▸ **Task to carry out**: Turn the lines of the records from the one containing "family: Scincidae" through the one containing "scientific name: Brunonia australis" into a Markdown table with the columns Number and Record line. Put a row number in the first column and one line in the second, and leave out any blank lines.

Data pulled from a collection
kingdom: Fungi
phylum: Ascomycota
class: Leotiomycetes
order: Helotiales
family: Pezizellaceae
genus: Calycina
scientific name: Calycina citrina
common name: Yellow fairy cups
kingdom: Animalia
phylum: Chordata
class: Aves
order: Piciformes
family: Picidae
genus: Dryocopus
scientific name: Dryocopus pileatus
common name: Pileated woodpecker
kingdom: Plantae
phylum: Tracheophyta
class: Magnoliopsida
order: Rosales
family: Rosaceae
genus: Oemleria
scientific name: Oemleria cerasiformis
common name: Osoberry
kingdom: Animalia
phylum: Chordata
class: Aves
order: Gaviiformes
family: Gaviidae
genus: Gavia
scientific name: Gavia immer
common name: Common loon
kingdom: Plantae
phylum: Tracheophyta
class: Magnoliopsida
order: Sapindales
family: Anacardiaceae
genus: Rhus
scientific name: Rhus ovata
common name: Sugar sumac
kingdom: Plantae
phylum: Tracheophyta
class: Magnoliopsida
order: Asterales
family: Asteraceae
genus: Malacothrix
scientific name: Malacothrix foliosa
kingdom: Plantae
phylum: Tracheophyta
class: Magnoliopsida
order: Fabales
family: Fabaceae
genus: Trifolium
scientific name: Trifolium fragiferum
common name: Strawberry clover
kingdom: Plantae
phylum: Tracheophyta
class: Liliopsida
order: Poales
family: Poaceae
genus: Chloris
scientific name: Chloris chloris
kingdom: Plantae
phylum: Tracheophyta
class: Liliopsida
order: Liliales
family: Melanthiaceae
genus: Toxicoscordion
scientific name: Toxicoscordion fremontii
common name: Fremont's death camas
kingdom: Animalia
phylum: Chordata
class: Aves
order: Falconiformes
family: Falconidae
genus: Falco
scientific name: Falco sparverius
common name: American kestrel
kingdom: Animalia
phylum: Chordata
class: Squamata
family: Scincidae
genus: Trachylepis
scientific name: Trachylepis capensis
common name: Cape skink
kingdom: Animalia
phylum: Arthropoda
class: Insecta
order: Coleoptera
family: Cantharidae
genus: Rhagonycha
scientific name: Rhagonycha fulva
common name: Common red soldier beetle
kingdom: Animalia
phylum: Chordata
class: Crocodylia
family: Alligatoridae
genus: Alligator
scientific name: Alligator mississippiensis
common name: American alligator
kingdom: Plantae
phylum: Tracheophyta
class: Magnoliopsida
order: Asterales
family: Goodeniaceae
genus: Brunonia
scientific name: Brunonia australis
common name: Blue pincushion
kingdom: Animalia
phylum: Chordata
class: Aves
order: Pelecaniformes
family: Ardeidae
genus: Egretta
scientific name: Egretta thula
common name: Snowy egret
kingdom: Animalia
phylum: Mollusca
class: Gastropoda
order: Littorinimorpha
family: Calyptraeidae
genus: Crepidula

▸ **Solution to the problem**:
| Number | Record line |
|---|---|
| 1 | family: Scincidae |
| 2 | genus: Trachylepis |
| 3 | scientific name: Trachylepis capensis |
| 4 | common name: Cape skink |
| 5 | kingdom: Animalia |
| 6 | phylum: Arthropoda |
| 7 | class: Insecta |
| 8 | order: Coleoptera |
| 9 | family: Cantharidae |
| 10 | genus: Rhagonycha |
| 11 | scientific name: Rhagonycha fulva |
| 12 | common name: Common red soldier beetle |
| 13 | kingdom: Animalia |
| 14 | phylum: Chordata |
| 15 | class: Crocodylia |
| 16 | family: Alligatoridae |
| 17 | genus: Alligator |
| 18 | scientific name: Alligator mississippiensis |
| 19 | common name: American alligator |
| 20 | kingdom: Plantae |
| 21 | phylum: Tracheophyta |
| 22 | class: Magnoliopsida |
| 23 | order: Asterales |
| 24 | family: Goodeniaceae |
| 25 | genus: Brunonia |
| 26 | scientific name: Brunonia australis |